Он молился, захлебываясь словами благодарности, ощущая экстатическое очищение. И в этот момент умирающий Аргил открыл глаза. Не тусклые, не затуманенные болью. Ясные и глубокие. Он медленно повернул голову и посмотрел прямо в лицо ликующему священнику.
И в этом взгляде не было ни ненависти, ни проклятия. Только бесконечная, всепонимающая жалость. Жалость к Мартину. К его слепоте. К его фанатизму. К той тьме, которую тот принял за свет.
Этот взгляд пронзил священника острее любого ножа.
Вся его праведная ярость, весь экстаз победы испарились в одно мгновение. Он увидел в этих глазах не дьявола, а... человека. Человека, которого он только что убил. Убил во имя своего Бога. Убил за то, что тот помогал другим.
– Н-нет... – прошептал Мартин, отползая назад. Кровь на распятии вдруг показалась ему не святой, а чудовищной. Взгляд Аргила преследовал его, этот немой укор, эта невыносимая жалость. – Нет! Ты... ты обманщик! – закричал он, но в его голосе уже была паника.
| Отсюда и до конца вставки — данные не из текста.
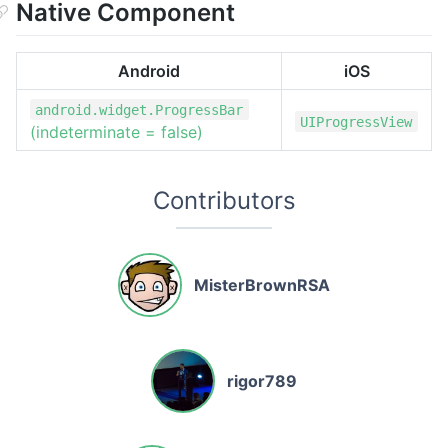
Native Component
Android
iOS
android.widget.ProgressBar
UIProgressView
(indeterminate = false)
Contributors
MisterBrownRSA
rigor789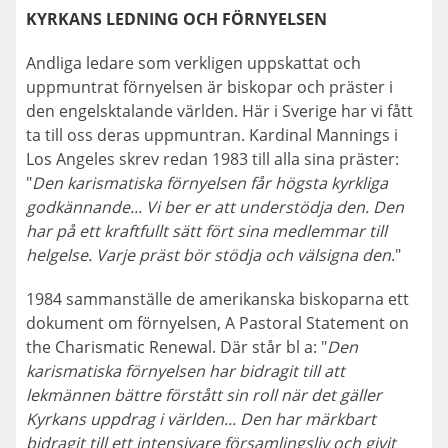
KYRKANS LEDNING OCH FÖRNYELSEN
Andliga ledare som verkligen uppskattat och
uppmuntrat förnyelsen är biskopar och präster i
den engelsktalande världen. Här i Sverige har vi fått
ta till oss deras uppmuntran. Kardinal Mannings i
Los Angeles skrev redan 1983 till alla sina präster:
"
Den karismatiska förnyelsen får högsta kyrkliga
godkännande... Vi ber er att understödja den. Den
har på ett kraftfullt sätt fört sina medlemmar till
helgelse. Varje präst bör stödja och välsigna den
."
1984 sammanställe de amerikanska biskoparna ett
dokument om förnyelsen, A Pastoral Statement on
the Charismatic Renewal. Där står bl a: "
Den
karismatiska förnyelsen har bidragit till att
lekmännen bättre förstått sin roll när det gäller
Kyrkans uppdrag i världen... Den har märkbart
bidragit till ett intensivare församlingsliv och givit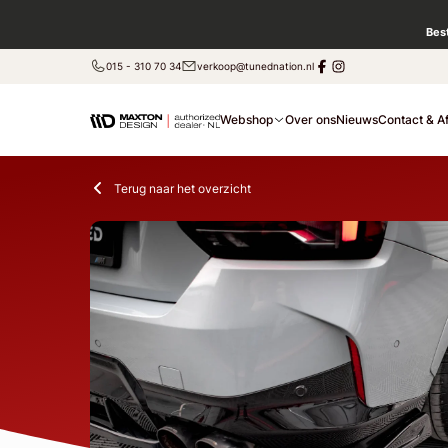
Bes
015 - 310 70 34
verkoop@tunednation.nl
Webshop
Over ons
Nieuws
Contact & A
Terug naar het overzicht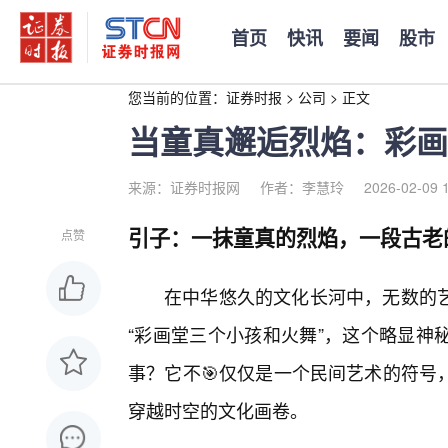
首页
快讯
要闻
股市
您当前的位置：
证券时报
>
公司
>
正文
当童真邂逅烈焰：彩画
来源：证券时报网
作者：李慧玲
2026-02-09 
引子：一抹童真的烈焰，一段古老
点赞
在中华悠久的文化长河中，无数的
“彩画堂三个小孩和火舞”，这个略显神
事？它不🎯仅仅是一个民间艺术的符号
穿越时空的文化画卷。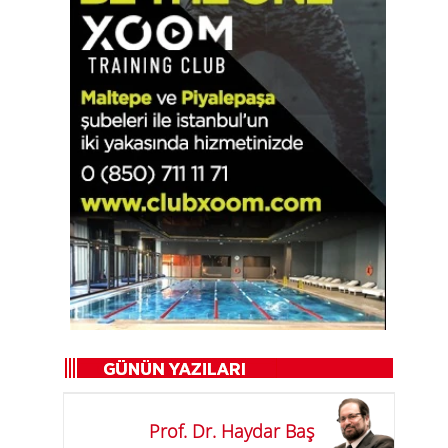
Prof. Dr. Haydar Baş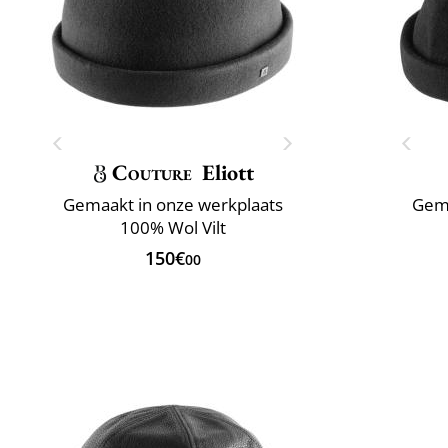
Couture
Eliott
Gemaakt in onze werkplaats
Gema
100% Wol Vilt
150€
00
Священник вскочил, больше не в силах выдержать этот взгляд, и побежал. Бежал без оглядки через лес, спотыкаясь, царапаясь о ветки, чувствуя, как тот взгляд жжет ему спину, как кровь на руках жжет кожу. Он бежал от башни, от мертвого тела, от правды, которую не мог принять.
Аргил лежал на холодной земле среди рассыпанных цветов. Боль уходила, уступая место нарастающему холоду, покою и тишине. Последнее, что он видел – убегающую фигуру священника и звезды над головой. Жаль его... – промелькнула последняя человеческая мысль. Такой сильный... и так слеп...
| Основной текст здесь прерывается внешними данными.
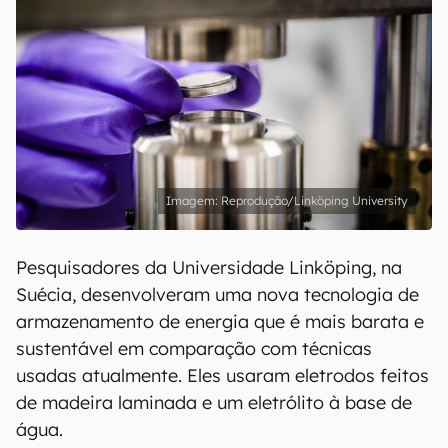
Reprodução/Linköping University
Pesquisadores da Universidade Linköping, na
Suécia, desenvolveram uma nova tecnologia de
armazenamento de energia que é mais barata e
sustentável em comparação com técnicas
usadas atualmente. Eles usaram eletrodos feitos
de madeira laminada e um eletrólito à base de
água.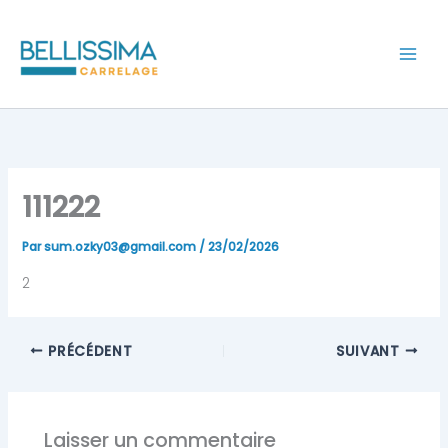
Aller
au
contenu
111222
Par
sum.ozky03@gmail.com
/
23/02/2026
2
PRÉCÉDENT
SUIVANT
Laisser un commentaire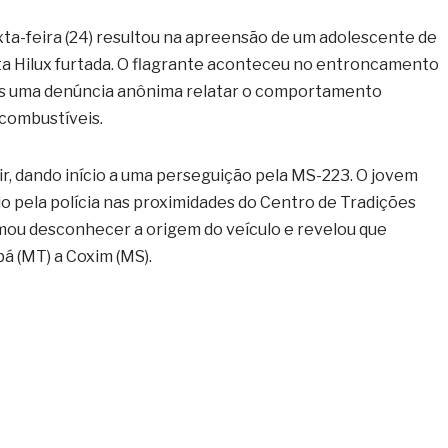
exta-feira (24) resultou na apreensão de um adolescente de
a Hilux furtada. O flagrante aconteceu no entroncamento
ós uma denúncia anônima relatar o comportamento
 combustíveis.
gir, dando início a uma perseguição pela MS-223. O jovem
ado pela polícia nas proximidades do Centro de Tradições
rmou desconhecer a origem do veículo e revelou que
bá (MT) a Coxim (MS).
Темнота накрыла некроманта.
Но смерть для Некроманта – не конец. Это лишь переход. Его дух, уже давно связанный с Потоком Мертвых, не устремился к свету, как душа Лиры. Он задержался на пороге. Знание, накопленное за десятилетия служения мертвым, его нерастраченная воля исполнить долг, сама жестокость и несправедливость его убийства – все это создало мощный резонанс в магических тканях мира.
Внутри его бездыханного тела началось движение. Холодный, неживой огонь вспыхнул в глубине угасших глаз. Кости наполнились не кровью, а силой некротической магии, древней и безличной. Кожа стянулась, приобретая вид старого пергамента. Рана на виску затянулась темной, безжизненной тканью.
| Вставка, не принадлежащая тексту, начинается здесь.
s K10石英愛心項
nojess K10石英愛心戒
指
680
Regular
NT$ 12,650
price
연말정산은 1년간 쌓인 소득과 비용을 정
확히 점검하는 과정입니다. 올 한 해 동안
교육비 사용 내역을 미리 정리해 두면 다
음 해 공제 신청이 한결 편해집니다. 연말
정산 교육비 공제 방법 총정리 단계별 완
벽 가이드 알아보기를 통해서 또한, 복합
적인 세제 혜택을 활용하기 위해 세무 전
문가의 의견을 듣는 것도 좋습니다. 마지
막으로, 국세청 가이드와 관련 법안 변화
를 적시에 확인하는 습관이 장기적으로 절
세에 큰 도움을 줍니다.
Аргил поднялся. Вернее, его тело поднялось, движимое новой, холодной волей. Глаза, в которых теперь горели лишь крошечные точки синеватого пламени, осмотрели мир. Все было иначе. Яркие краски жизни померкли, зато мир наполнился миллионами тончайших нитей – шепотами душ, эхом несправедливости, слезами неупокоенных. Он видел их с невероятной ясностью. Чувствовал их боль с леденящей точностью.
Человеческие эмоции – усталость, жалость, печаль – исчезли. Растворились, как утренний туман. Осталась только цель. Долг. Бесконечный долг перед мертвыми. Теперь ни страх живых, ни их фанатизм, ни даже их насилие не могли его остановить. Он был свободен от боли, свободен от усталости, свободен от жалости.
Он стал Личем – Вечным Служителем, Хранителем Последнего Шепота.
Он наклонился и подобрал один из белых цветов, упавших с тумбы. Хрупкий лепесток не дрогнул в его бесчувственных пальцах. Лич положил цветок обратно на камень. Жизнь была хрупка. Смерть – вечна. И его работа только начиналась. Теперь, став частью вечности, он мог помочь куда большему числу душ. С безжалостной эффективностью, лишенной человеческих слабостей.
Добро отца Мартина, его праведный удар, породил не гибель, а новую, куда более могущественную форму служения. Ирония судьбы была совершенна: фанатик, пытавшийся уничтожить "Зло", невольно дал ему силу стать бессмертным инструментом помощи тем, кого живые так часто забывали и предавали.